The PCT also requires all providers using near-patient testing equipment to participate in the National External Quality Assurance Scheme (NEQAS) Web Based, and the licence costs for this has now been built into the ‘per patient payment’. Again, practices are now responsible for ensuring all licences are in place, and kept up to date.

Providers are expected to cover the costs of the equipment required, such as the XS Coagu Check Meters and testing strips for level 4.

Service provided / Definition of service and guidance notes for reporting. / Payment per year / Payment per month
Level 3 / Practice-funded phlebotomist or pharmacist, practice sample, laboratory test, practice dosing. / £159.60 / £13.25
Level 4 / Practice-funded phlebotomist or pharmacist, practice sample, practice dosing. / £213.00 / £17.75
Level 5 / Initiation of warfarin for atrial fibrillation (one off payment per financial year). / £50.00 / £50.00
Home Visits / Practices are funded for a maximum of 12 home visits per patient per year, which should be carried out by practice staff. / £6.00 per visit
Please note:
·  Additional phlebotomy costs are included at all levels;
·  The Level 3, 4 and 5 payments are per patient (not blood tests);
·  For reporting purposes, practices should submit information on ‘active patients’ on a monthly basis via the Enhanced Services web based monthly reporting data system;
·  For Level 3 and 4 payments the practice will be paid for the cumulative monthly activity for that payment quarter;
·  The Level 4 payment also includes payment for test strips and internal quality control checks. Strips should not be prescribed on FP10;
·  Level 4 providers may opt to provide a Level 3 service to some patients where this is appropriate.
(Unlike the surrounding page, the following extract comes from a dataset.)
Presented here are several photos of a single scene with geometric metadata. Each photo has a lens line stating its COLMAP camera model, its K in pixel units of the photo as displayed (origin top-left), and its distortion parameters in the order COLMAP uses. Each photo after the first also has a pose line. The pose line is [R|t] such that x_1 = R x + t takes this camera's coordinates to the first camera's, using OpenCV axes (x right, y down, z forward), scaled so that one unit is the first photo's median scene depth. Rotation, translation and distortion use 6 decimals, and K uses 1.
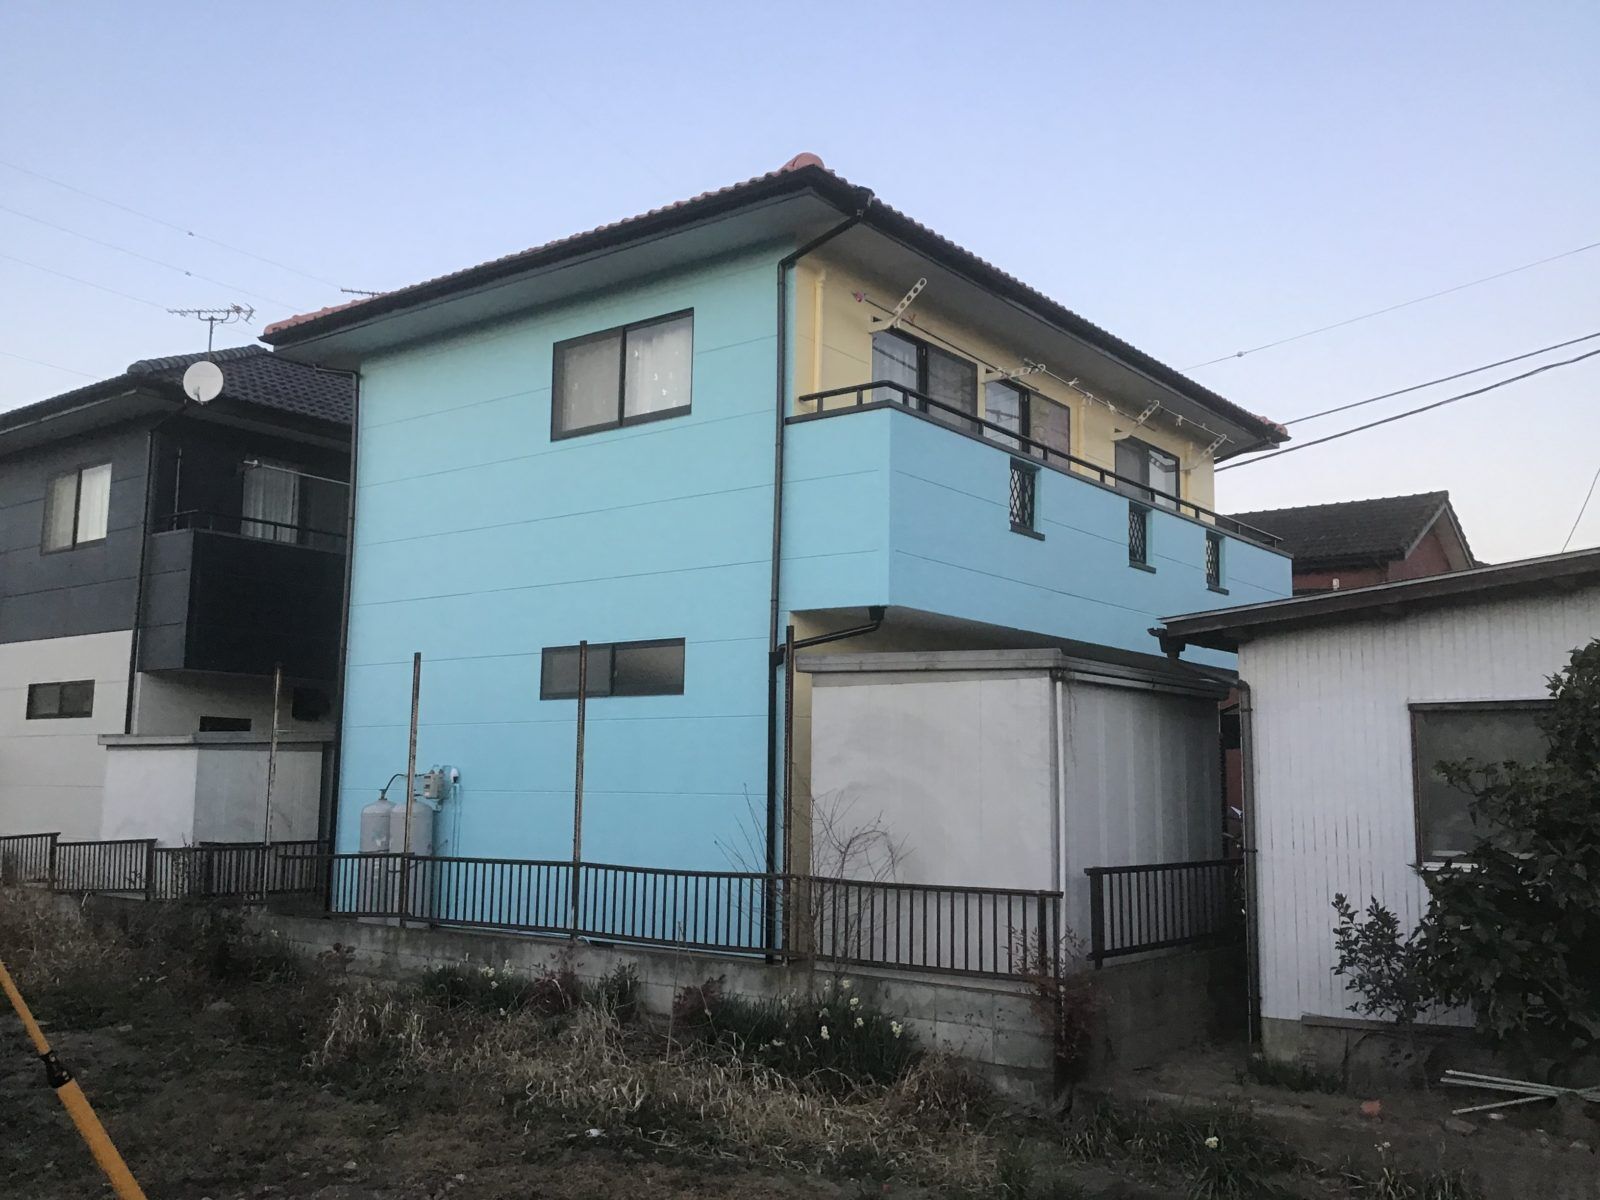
lens RADIAL K [[1433.8, 0, 794.6], [0, 1433.8, 601.1], [0, 0, 1]] dist [0.070329, -0.150460]
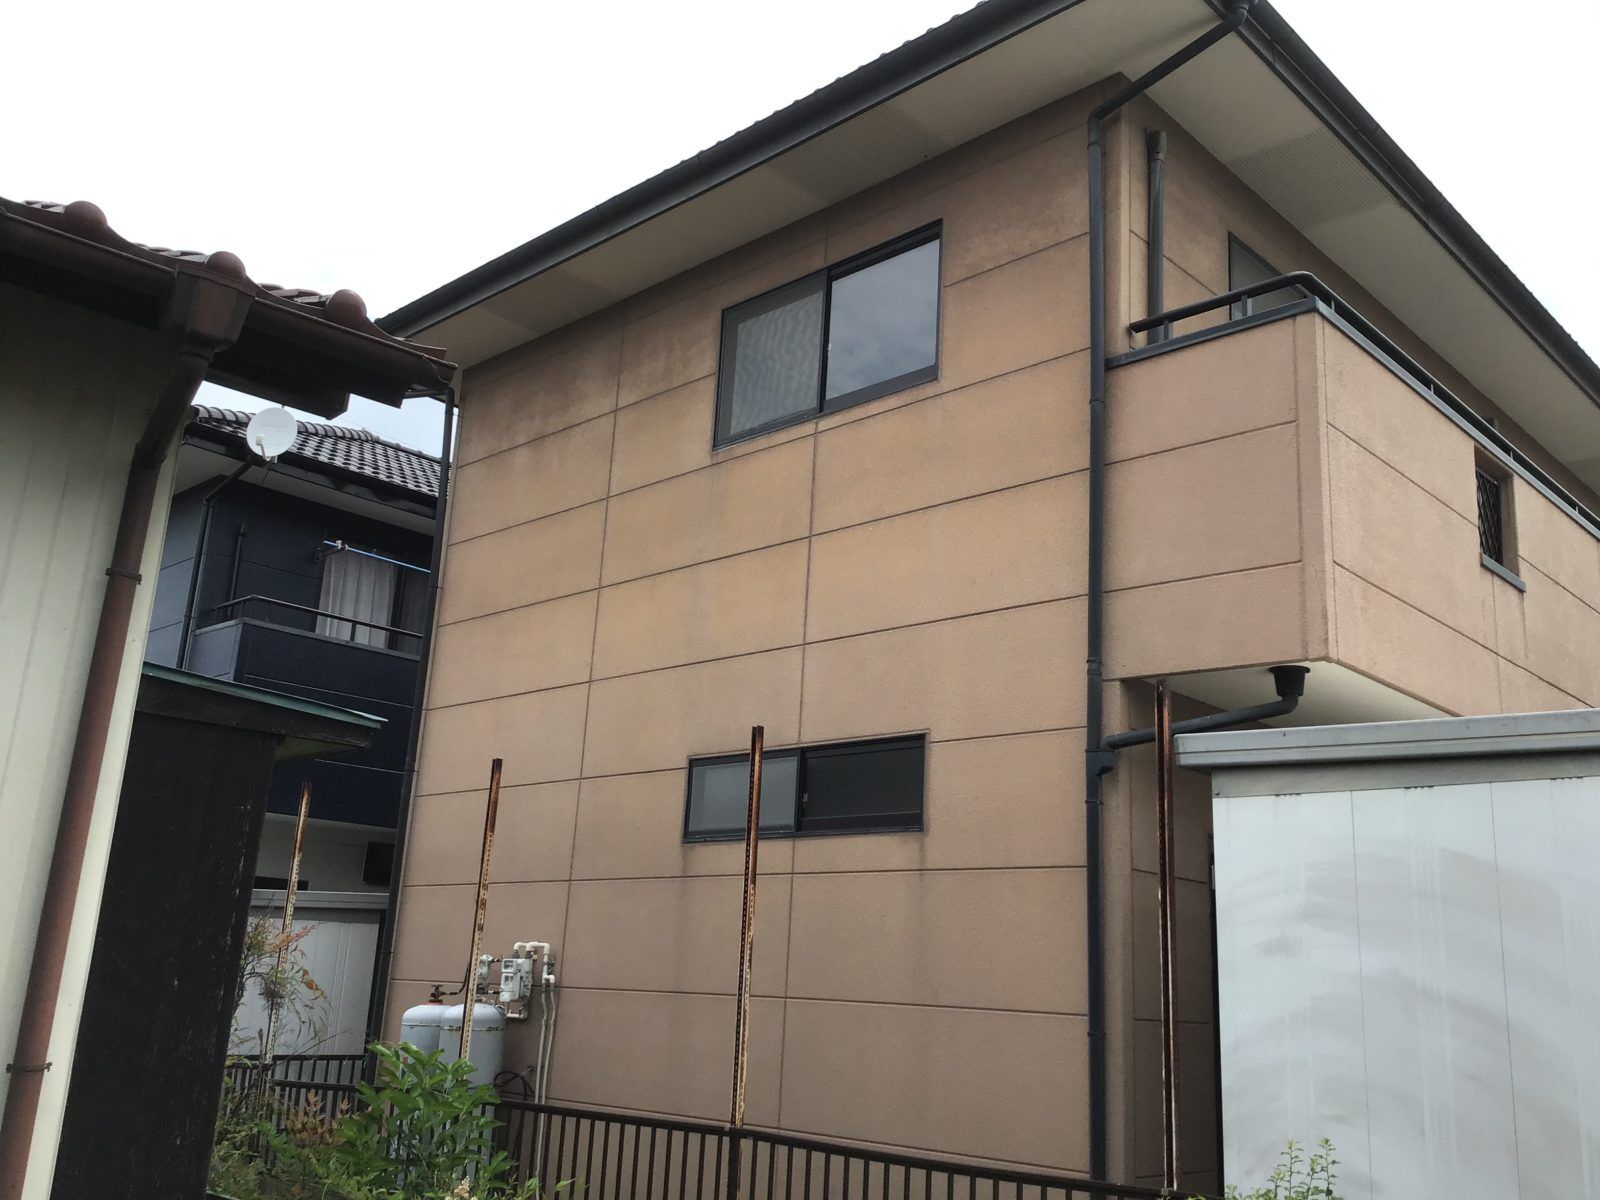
lens RADIAL K [[1433.8, 0, 808.7], [0, 1433.8, 603.9], [0, 0, 1]] dist [0.070329, -0.150460]
pose [[0.994375, 0.003924, -0.105840, -0.059531], [-0.017761, 0.991340, -0.130116, 0.046396], [0.104413, 0.131263, 0.985834, 0.388266]]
Should the above circumstance arise please inform the Primary Care team in order that this activity can be accounted for. The numbers managed at each level will be monitored monthly by Sheffield PCT and payment made quarterly at the appropriate level;
·  GP providers offering a Level 3 or Level 4 service may also provide a Level 5 service if they wish and meet the accreditation requirements outlined above. The additional payment at Level 5 is a one-off payment to cover the costs of extra consultations needed to stabilise patients and is payable only in the financial year in which warfarin is initiated. Thereafter, the normal Level 3 or 4 payment per patient will apply;
·  Sheffield PCT will pay for visits where completed by practice employed staff only;
·  Payments may be subject to PPV checks and linked to audit and patients satisfaction submissions.